Why is “bike” a four-letter word in Halifax?

I’m not just talking about Halifax regional council saying no to a bike lane on Herring Cove Road.

I was thinking this way long before our Little City Council that Couldn’t provided yet more ammunition for my theory that bike is a four-letter word in Halifax.

I bought a bike a few years ago, with the idea of using it to get around town.

The arguments in favour seemed obvious: A bike costs less than a second car and is cheaper to run. It’s healthy and doesn’t contribute to traffic congestion or greenhouse gases.

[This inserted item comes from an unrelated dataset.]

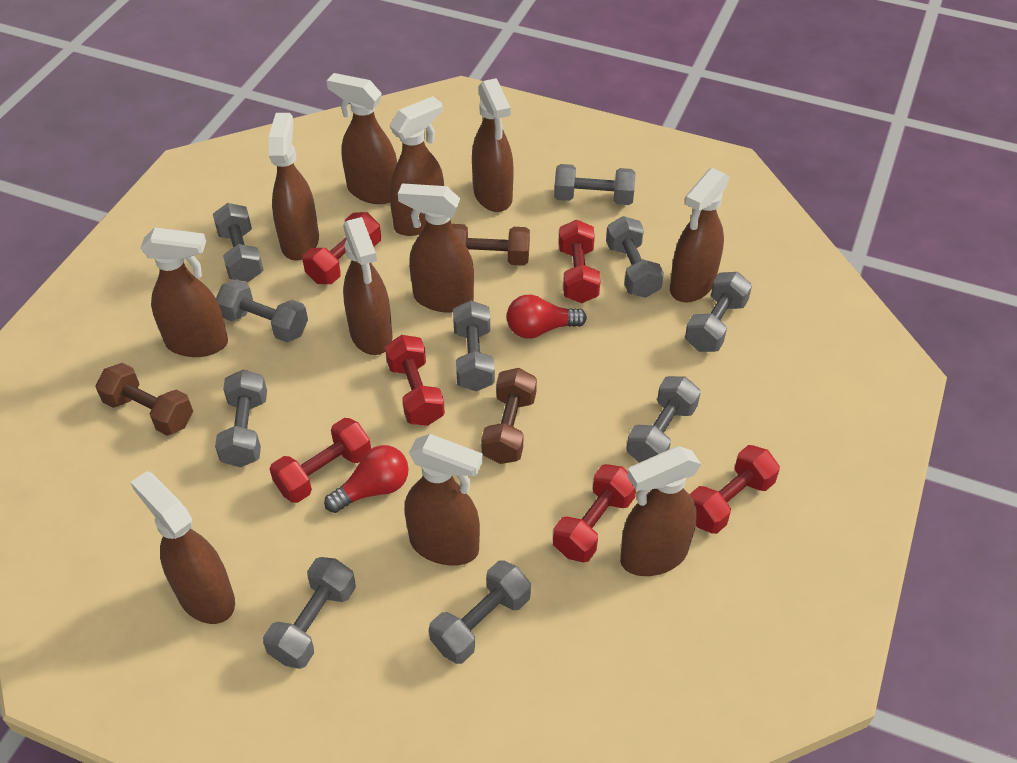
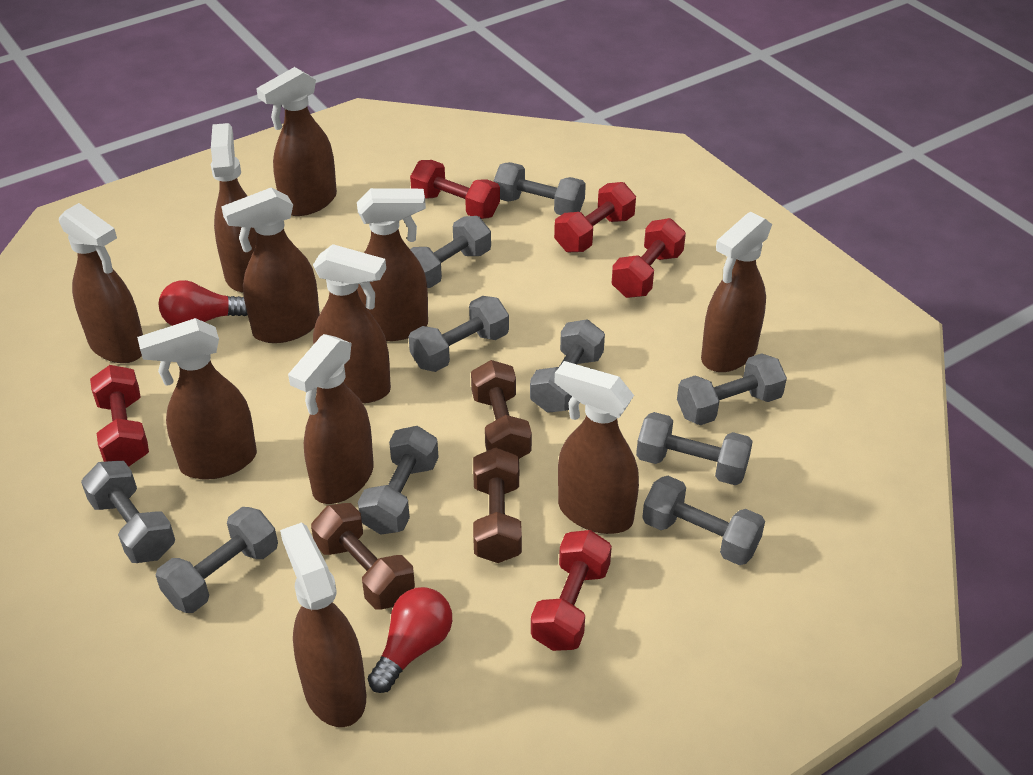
red dumbbell: 6 -> 5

It had been years since I had ridden a bike, so I read the safety booklet to familiarize myself with rules and signals. Then I put my helmet on and went for a Sunday morning spin.

It’s true what they say about bicycles: you never forget how to ride them. But what I had forgotten was how much fun they are.

I’ve been in places where bikes are mainstream transportation. In parts of Europe, you see men in business suits with briefcases cycling into work.

In Britain, ladies in pleated skirts nip off to the shops on rickety bicycles with wicker baskets on the front. And in Amsterdam, moms cycle around with small children in safety seats attached to the front and back of their bikes.

Halifax could be one of those bike-friendly cities, I thought as I cycled around that lovely Sunday morning. But when I headed out into weekday traffic, I discovered that Halifax is decidedly not one of those cities.

And I’m not talking about the hills or the shortage of bike lanes. It’s the drivers.

On one outing, I had a car swoop in so close I could feel the rush of air as it passed. There was plenty of room, but the driver didn’t like my bike on his road, so I got the drive-by nastiness.

Another time, a motorist was swearing because I was stopped at a stop sign — imagine! — waiting for pedestrians who were in the crosswalk. It was the bike he was swearing at, not the pedestrians.

And a man once told me to “go home” after he opened his parked car door, almost hitting me. Imagine the damage to his car door if I had crashed into it.

I’m a good rule-abiding cyclist with no desire to be on the wrong end of a car-bike altercation. But I don’t like riding my bike in Halifax. The streets feel dangerous and mean.

And the problem is this: drivers here believe that they own the road and they resent sharing it with cyclists. In Halifax, cyclists are viewed as irritants, like mosquitoes that should be swatted away, rather than accommodated and respected.

It doesn’t have to be this way. Cyclists and motorists can and do coexist elsewhere, and there is a litany of reasons why they should here, too: traffic congestion, parking shortages, pollution, road maintenance costs, and the high rates of obesity, heart disease and other weight-related ailments in this province.

Bicycles are part of the solution, not the problem, and yet last week our myopic civic leadership voted against bike lanes.

It’s time the Little City Council that Couldn’t looked beyond the end of its own nose and saw that its job is to educate motorists and cyclists on how to share the roads to make this city a better place to live and work.